DISQUS

Social Times: Do Social Networks Bridge the Digital Divide?

  • Taisha · 1 year ago
    A friend of mine teaches in San Diego County's Independent Study program where students are predominantly from lower socioeconomic backgrounds. These students, typically, have left their traditional high school due to gang activity or teen pregnancy. And yes, they all have MySpace pages, but that is a long way from conquering the digital divide.

    Students, throughout all US public schools, are groomed to be users (consumers) of technology, rather than creators (entrepreneurs). The divide is the same that it has always been and it falls most heavily on economically disadvantaged students, but underlies all of public education. The real test should be how many of these students are capable of building a simple web application; how many of them blog or understand html and css.
  • Lorna Li · 1 year ago
    One factor in becoming web-proficient and eventually "web savvy" is access to computers and the Internet. Social networks will do little to help bridge the digital divide if underprivileged kids have limited access to the tools of the web.

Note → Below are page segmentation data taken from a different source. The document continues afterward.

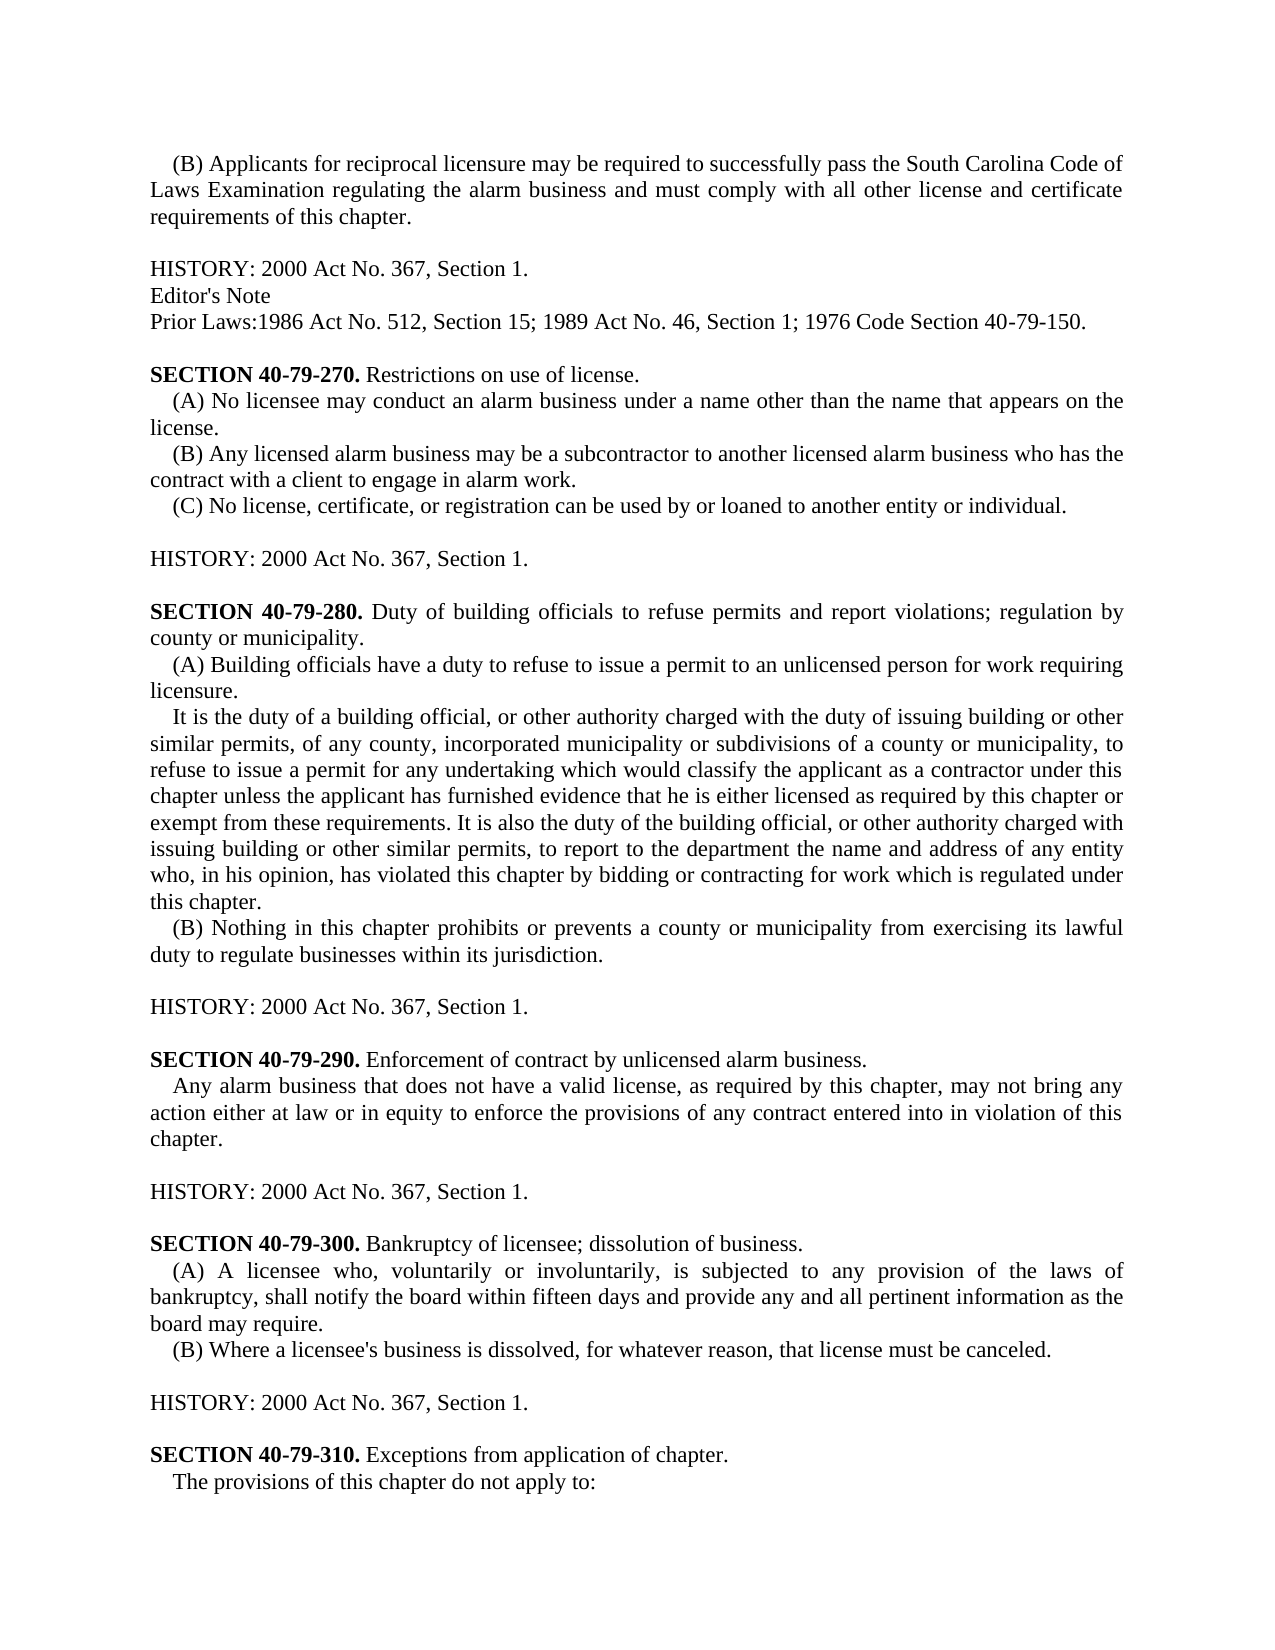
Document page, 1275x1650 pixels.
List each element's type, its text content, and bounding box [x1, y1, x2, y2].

text Prior Laws:1986 Act No. 512, Section 15; 1989 Act No. 46, Section 1; 1976 Code Section 40-79-150. [150, 308, 1125, 334]
text SECTION 40-79-300. Bankruptcy of licensee; dissolution of business. [150, 1231, 1125, 1257]
text SECTION 40-79-270. Restrictions on use of license. [150, 361, 1125, 387]
text (A) No licensee may conduct an alarm business under a name other than the name that appears on the license. [150, 387, 1125, 440]
text SECTION 40-79-290. Enforcement of contract by unlicensed alarm business. [150, 1046, 1125, 1072]
text The provisions of this chapter do not apply to: [150, 1468, 1125, 1494]
text Editor's Note [150, 282, 1125, 308]
text (C) No license, certificate, or registration can be used by or loaned to another entity or individual. [150, 493, 1125, 519]
text SECTION 40-79-310. Exceptions from application of chapter. [150, 1441, 1125, 1468]
text HISTORY: 2000 Act No. 367, Section 1. [150, 1178, 1125, 1204]
text (B) Any licensed alarm business may be a subcontractor to another licensed alarm business who has the contract with a client to engage in alarm work. [150, 440, 1125, 493]
text HISTORY: 2000 Act No. 367, Section 1. [150, 993, 1125, 1020]
text (B) Nothing in this chapter prohibits or prevents a county or municipality from exercising its lawful duty to regulate businesses within its jurisdiction. [150, 914, 1125, 967]
text (A) A licensee who, voluntarily or involuntarily, is subjected to any provision of the laws of bankruptcy, shall notify the board within fifteen days and provide any and all pertinent information as the board may require. [150, 1257, 1125, 1336]
text (A) Building officials have a duty to refuse to issue a permit to an unlicensed person for work requiring licensure. [150, 651, 1125, 703]
text HISTORY: 2000 Act No. 367, Section 1. [150, 255, 1125, 282]
text It is the duty of a building official, or other authority charged with the duty of issuing building or other similar permits, of any county, incorporated municipality or subdivisions of a county or municipality, to refuse to issue a permit for any undertaking which would classify the applicant as a contractor under this chapter unless the applicant has furnished evidence that he is either licensed as required by this chapter or exempt from these requirements. It is also the duty of the building official, or other authority charged with issuing building or other similar permits, to report to the department the name and address of any entity who, in his opinion, has violated this chapter by bidding or contracting for work which is regulated under this chapter. [150, 703, 1125, 914]
text SECTION 40-79-280. Duty of building officials to refuse permits and report violations; regulation by county or municipality. [150, 598, 1125, 651]
text (B) Applicants for reciprocal licensure may be required to successfully pass the South Carolina Code of Laws Examination regulating the alarm business and must comply with all other license and certificate requirements of this chapter. [150, 150, 1125, 229]
text Any alarm business that does not have a valid license, as required by this chapter, may not bring any action either at law or in equity to enforce the provisions of any contract entered into in violation of this chapter. [150, 1072, 1125, 1151]
text HISTORY: 2000 Act No. 367, Section 1. [150, 1389, 1125, 1415]
text HISTORY: 2000 Act No. 367, Section 1. [150, 545, 1125, 572]
text (B) Where a licensee's business is dissolved, for whatever reason, that license must be canceled. [150, 1336, 1125, 1362]
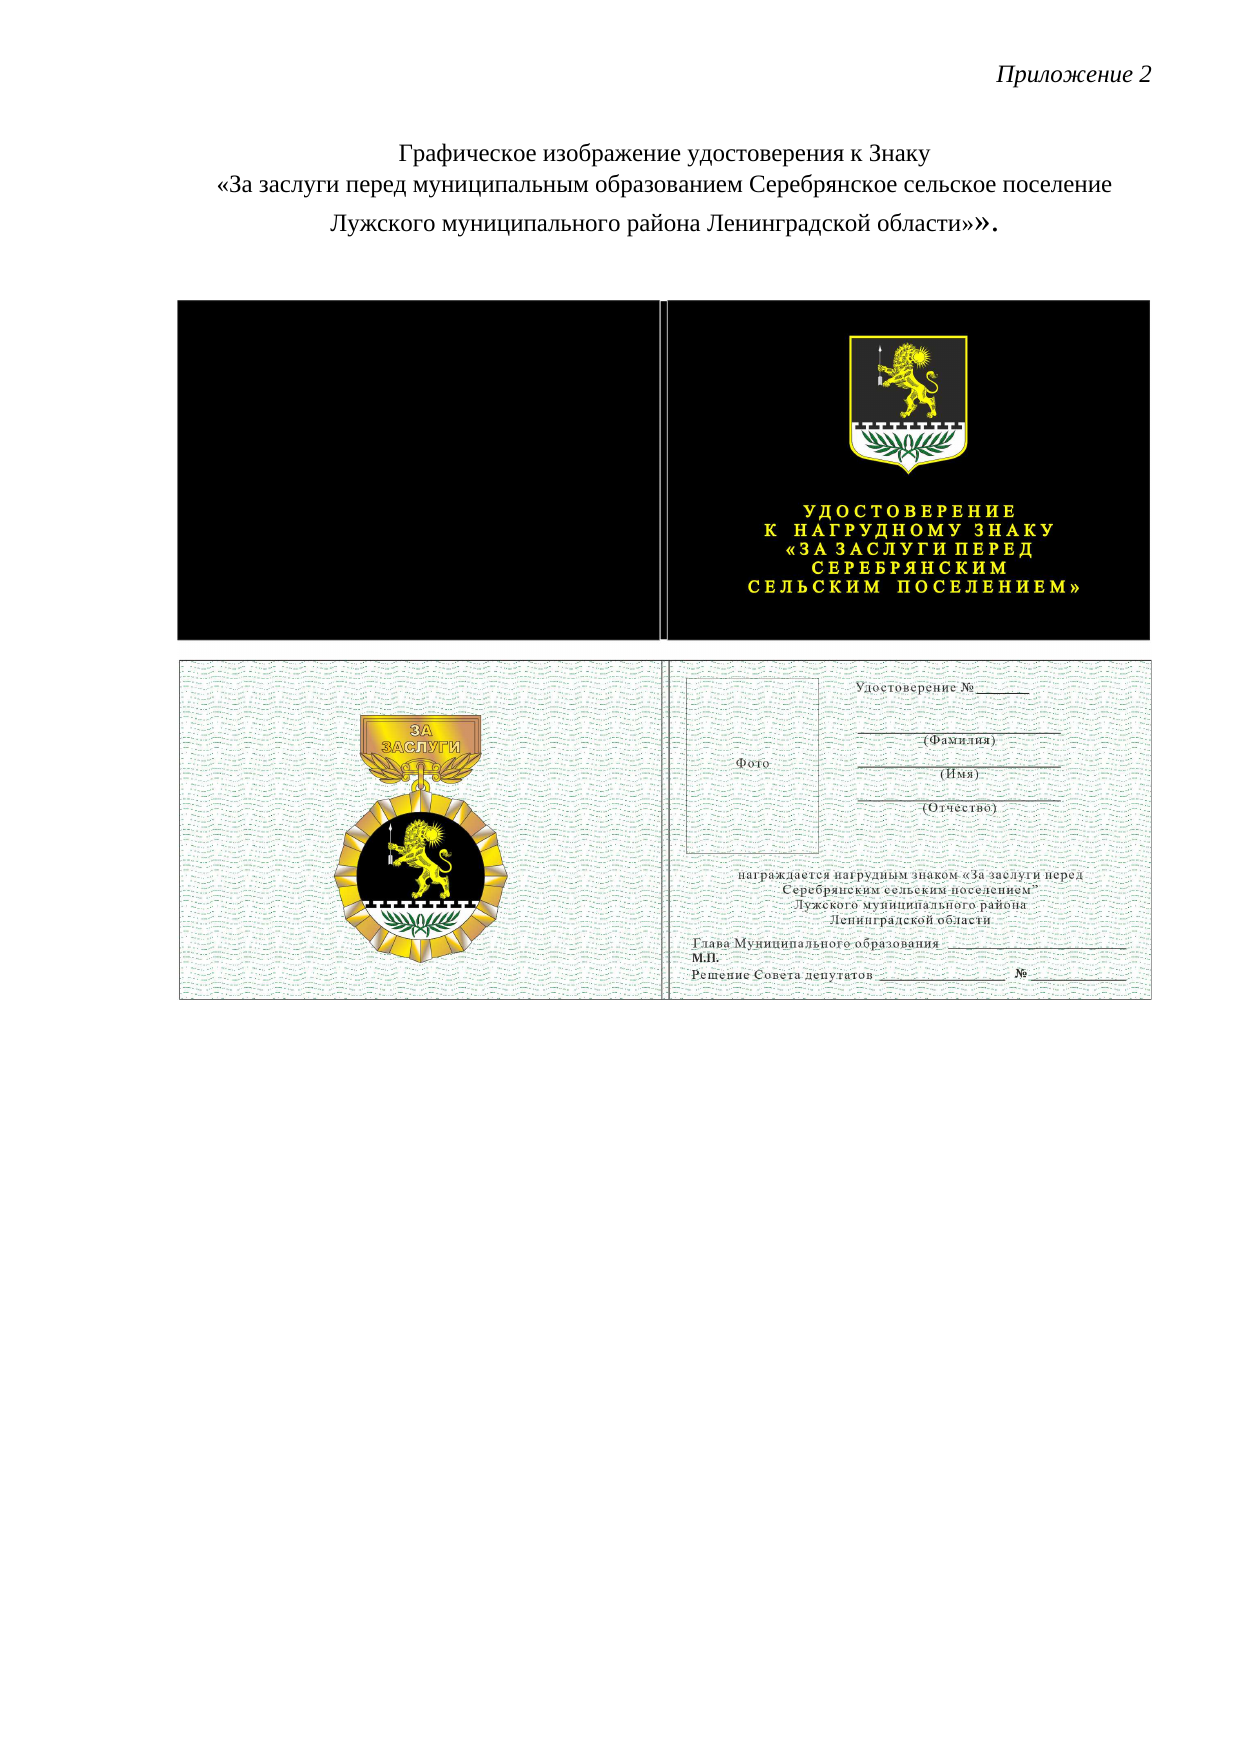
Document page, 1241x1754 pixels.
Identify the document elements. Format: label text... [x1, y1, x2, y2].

text Приложение 2 [177, 59, 1152, 88]
text Графическое изображение удостоверения к Знаку [177, 138, 1152, 167]
text «За заслуги перед муниципальным образованием Серебрянское сельское поселение Лужского муниципального района Ленинградской области»». [177, 169, 1152, 239]
picture [177, 300, 1152, 1000]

    Most consumer social networks are sticky do to their highly engaging, fun apps like SuperPoke, with low intellectual value. What knowledge and/ or marketable skills can these kids gain surfing MySpace, Facebook and Bebo? In fact, when was the last time you learned something new and valuable on a consumer social network?
  • Isis Avent · 4 months ago
    Yes, I think so! I have no doubts in my mind about it!